Miałam wrażenie, że ból eksplodował. Nie byłam w stanie go nawet wziąć na ręce, jakikolwiek dotyk na skórze był nie do zniesienia
- opisywała.

Kobieta w sieci podzieliła się zdjęciami i pokazała, jak wyglądała jej skóra w najgorszym momencie. Taka sytuacja spotkała nie tylko Fionę. Jak się okazuje, przypadłość dotyka jedną na 50 tys. kobiet w ciąży .Leczenie choroby jest długotrwałe i męczące. Polega na smarowaniu zmian skórnych maściami sterydowymi. Fionie proces leczenia zajął pół roku. Dopiero teraz jej naskórek w pełni się zregenerował. Przykre doświadczenia spowodowały jednak, że ani kobieta, ani jej mąż nie chcą już więcej potomstwa.

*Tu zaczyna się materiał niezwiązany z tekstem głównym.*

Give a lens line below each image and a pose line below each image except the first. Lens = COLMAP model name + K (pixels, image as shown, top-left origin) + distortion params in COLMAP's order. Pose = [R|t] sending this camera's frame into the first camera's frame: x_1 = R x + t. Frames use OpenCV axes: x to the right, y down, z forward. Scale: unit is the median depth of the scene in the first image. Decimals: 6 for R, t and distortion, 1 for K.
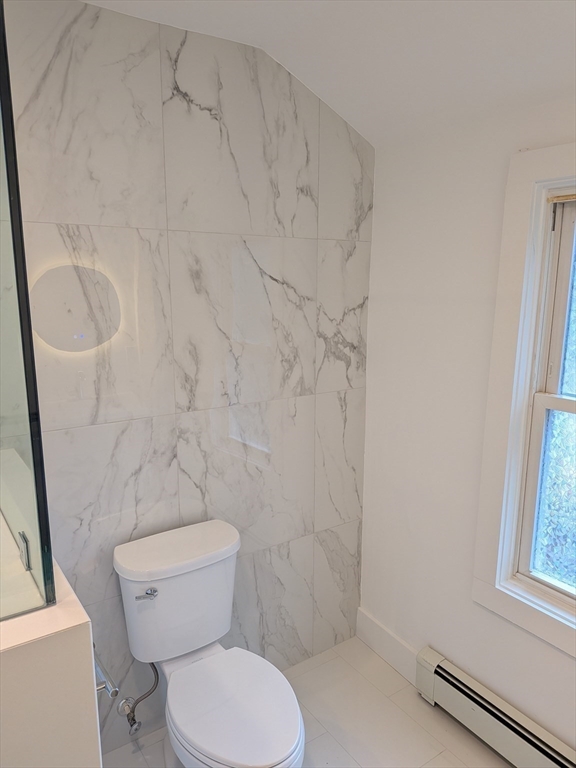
lens RADIAL K [[550.8, 0, 287.8], [0, 550.8, 387.3], [0, 0, 1]] dist [0.056316, 0.000914]
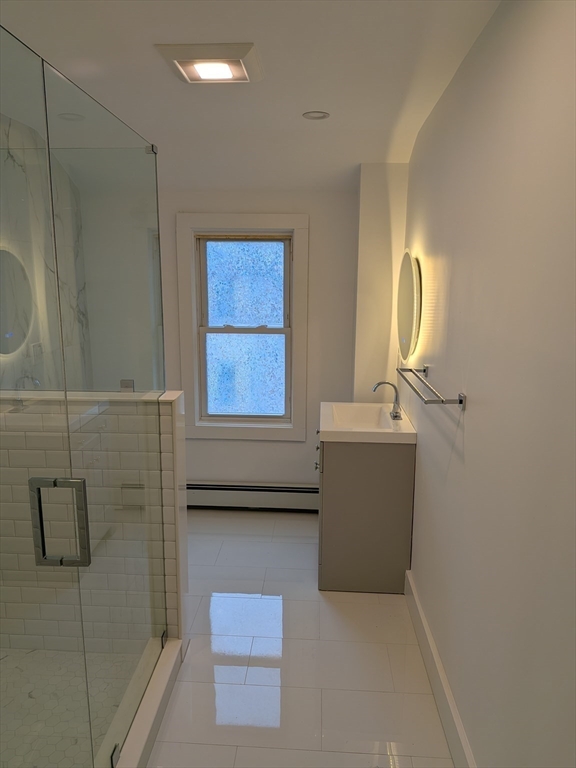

- W 35. tygodniu po prostu zgłosiłam się na pogotowie, bo inaczej nie byłam w stanie tego znieść. Drapanie tylko chwilowo przynosiło ulgę, ale przez to tworzyły się otwarte rany, które bolały jeszcze bardziej. Tak upłynął mi okres noworodka z moim synem. Kiedy usłyszałam diagnozę, byłam w szoku, bo to tak rzadkie. Nie chcę ponownie zachodzić w ciążę. Nie byłabym w stanie znieść kolejnego roku na sterydach i tego potwornego bólu" – podsumowała.